The US Food and Drug Administration (FDA) has issued a complete response letter (CRL) to Zealand Pharma, denying the approval of dasiglucagon for treating and preventing hypoglycaemia in infants with congenital hyperinsulinism (CHI). This decision is related to Part 1 of the new drug application (NDA) which pertains to patients aged seven days and older. The CRL highlights the necessity for a reinspection at a third-party manufacturing facility.

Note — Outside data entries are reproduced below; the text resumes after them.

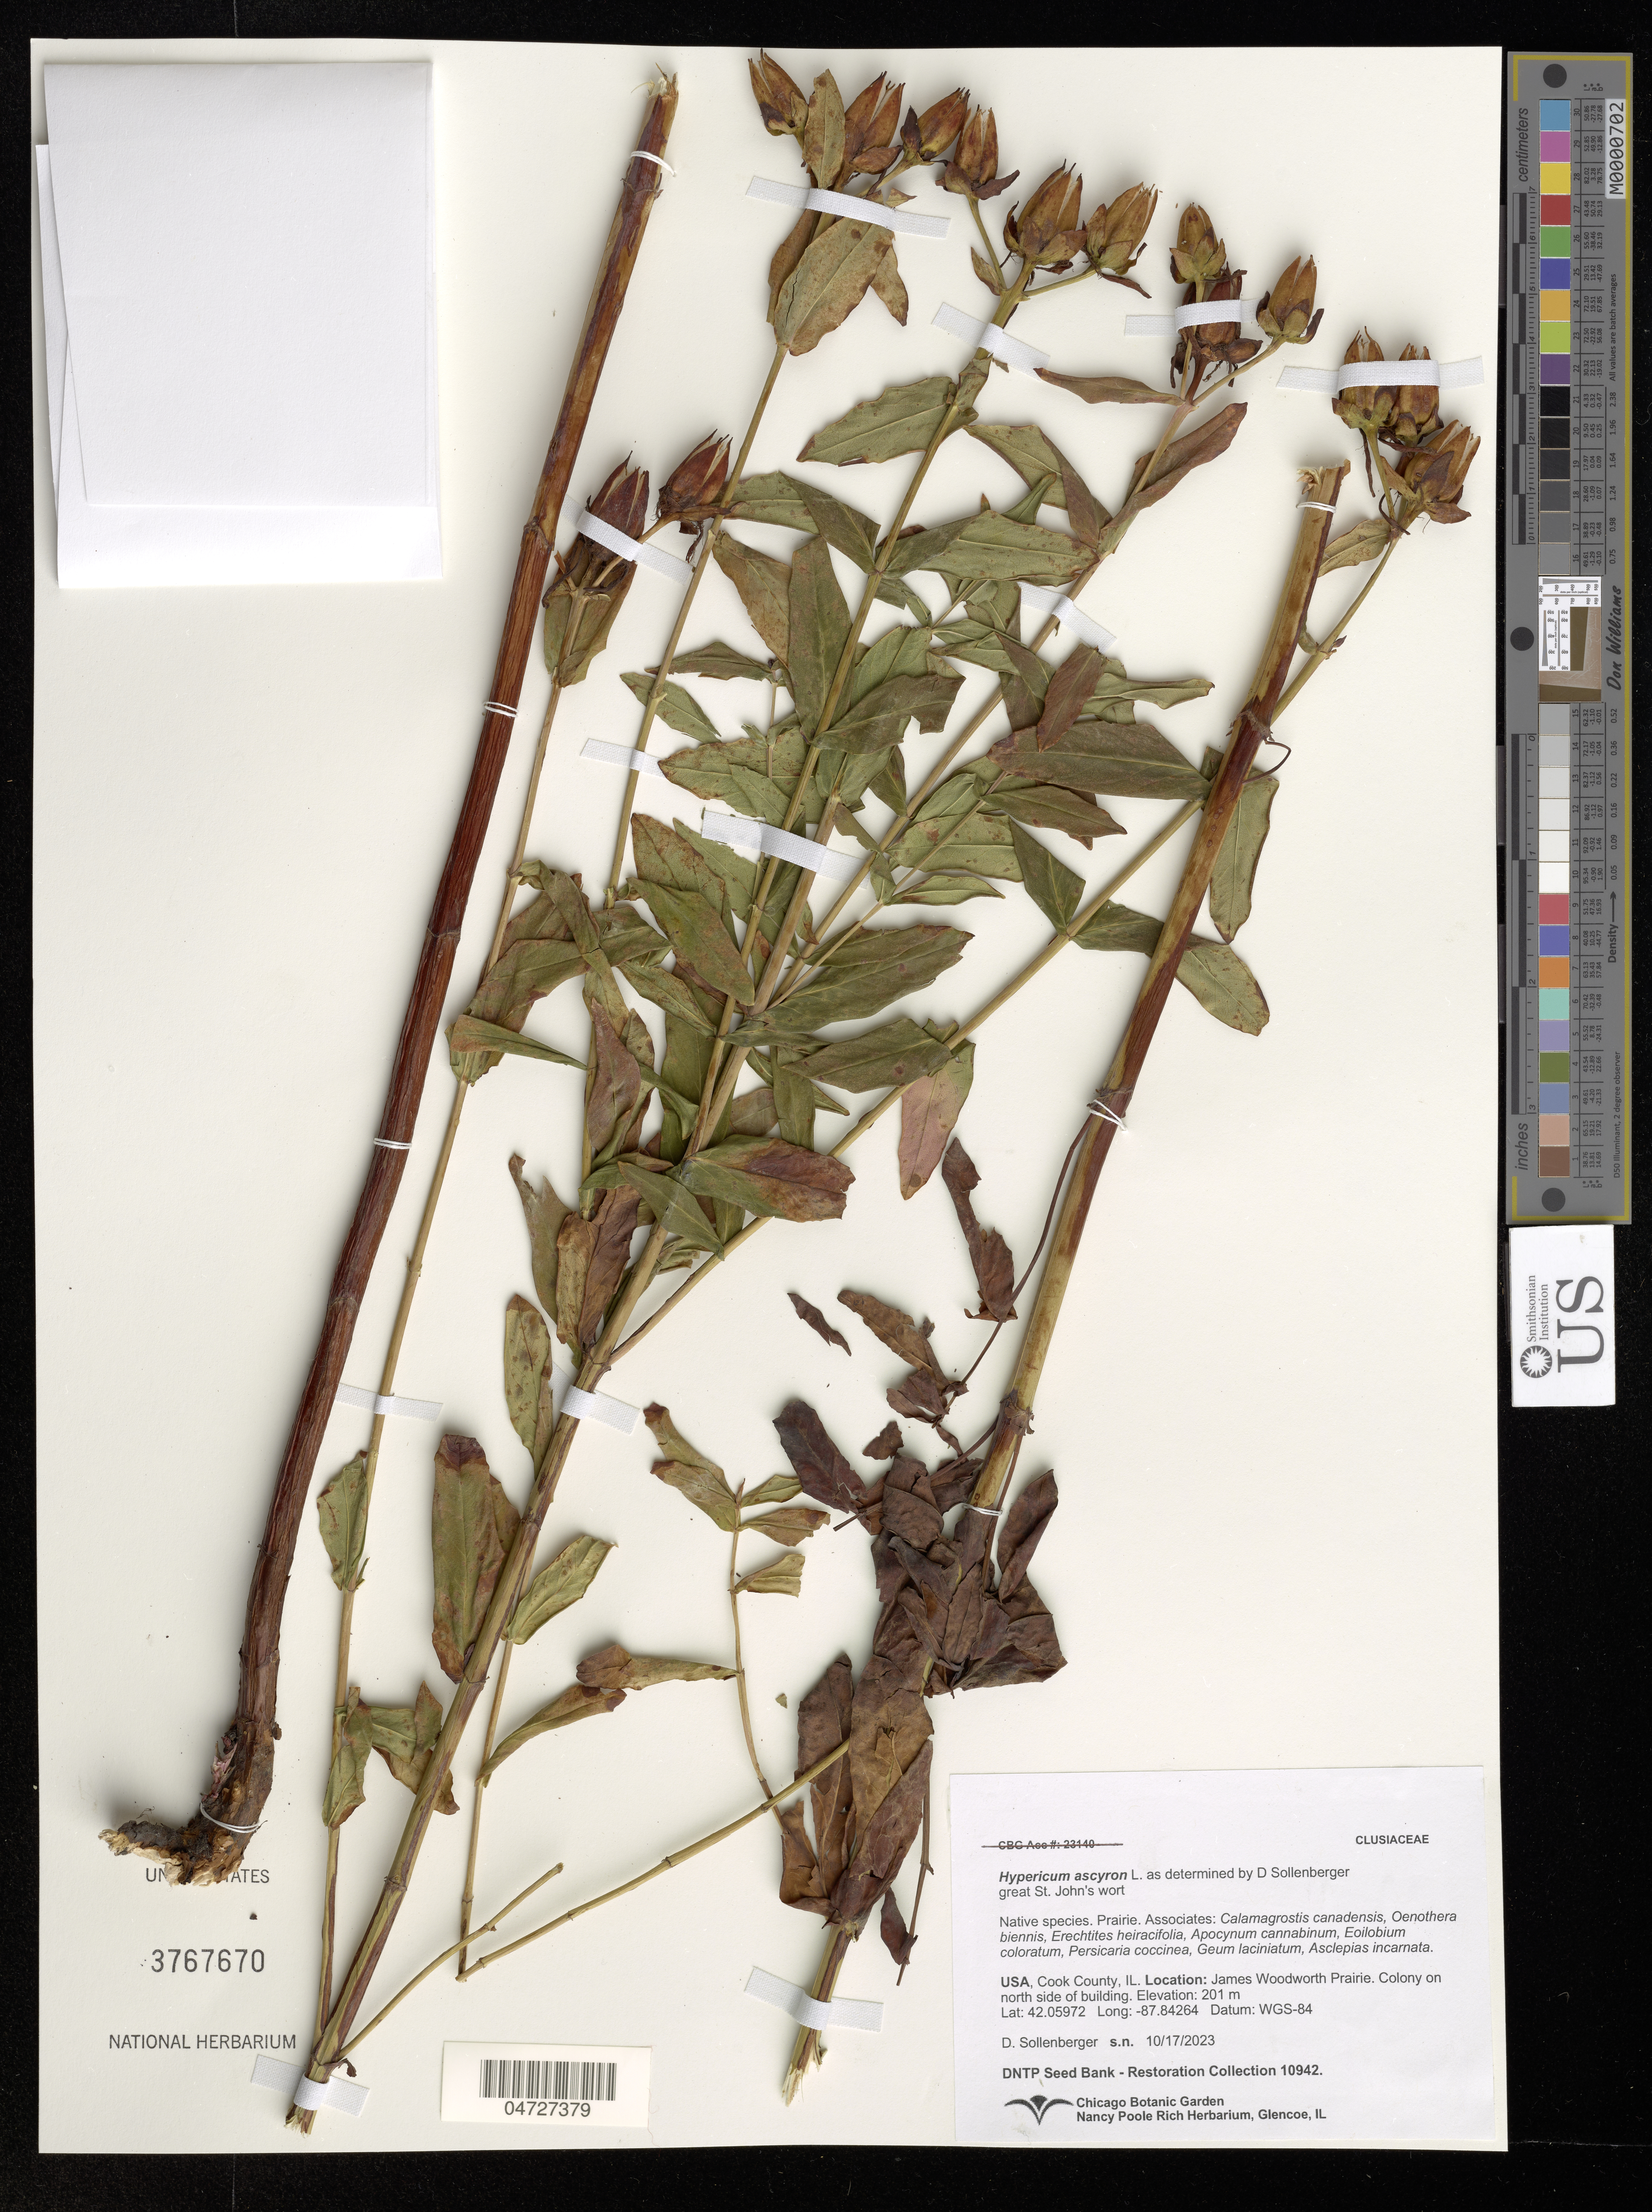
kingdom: Plantae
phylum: Tracheophyta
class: Magnoliopsida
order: Malpighiales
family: Hypericaceae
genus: Hypericum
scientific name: Hypericum ascyron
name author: L.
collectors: D. Sollenberger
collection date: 2023-10-17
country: United States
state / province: Illinois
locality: Cook County. James Woodworth Prairie. Colony on north side of building.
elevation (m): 201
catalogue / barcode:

The regulatory decision hinges on the timing of a reinspection at a contract manufacturing site, which concluded in August/September 2024. The facility, responsible for producing dasiglucagon, has not yet received its inspection classification following the reinspection. Although a prior inspection identified deficiencies, none were related to dasiglucagon, and these issues had been addressed by the time of the latest inspection.

The CRL does not raise any concerns regarding the clinical data or the safety profile of dasiglucagon. Zealand Pharma’s NDA for dasiglucagon is being reviewed in two parts. While Part 1 involved dosing for up to three weeks, Part 2 will evaluate usage beyond this period. The FDA has requested additional analyses from existing continuous glucose monitoring data collected during Phase III clinical trials to support the prolonged use of dasiglucagon in CHI.

Zealand Pharma plans to submit the required data by the end of 2024. David Kendall, Zealand Pharma’s chief medical officer, emphasized the company's awareness of the significant unmet medical need for newborns and children with congenital hyperinsulinism, who currently have very limited treatment options. He affirmed Zealand Pharma's commitment to working with the FDA and their third-party manufacturing partner to bring dasiglucagon to patients in need of this important treatment in the coming months.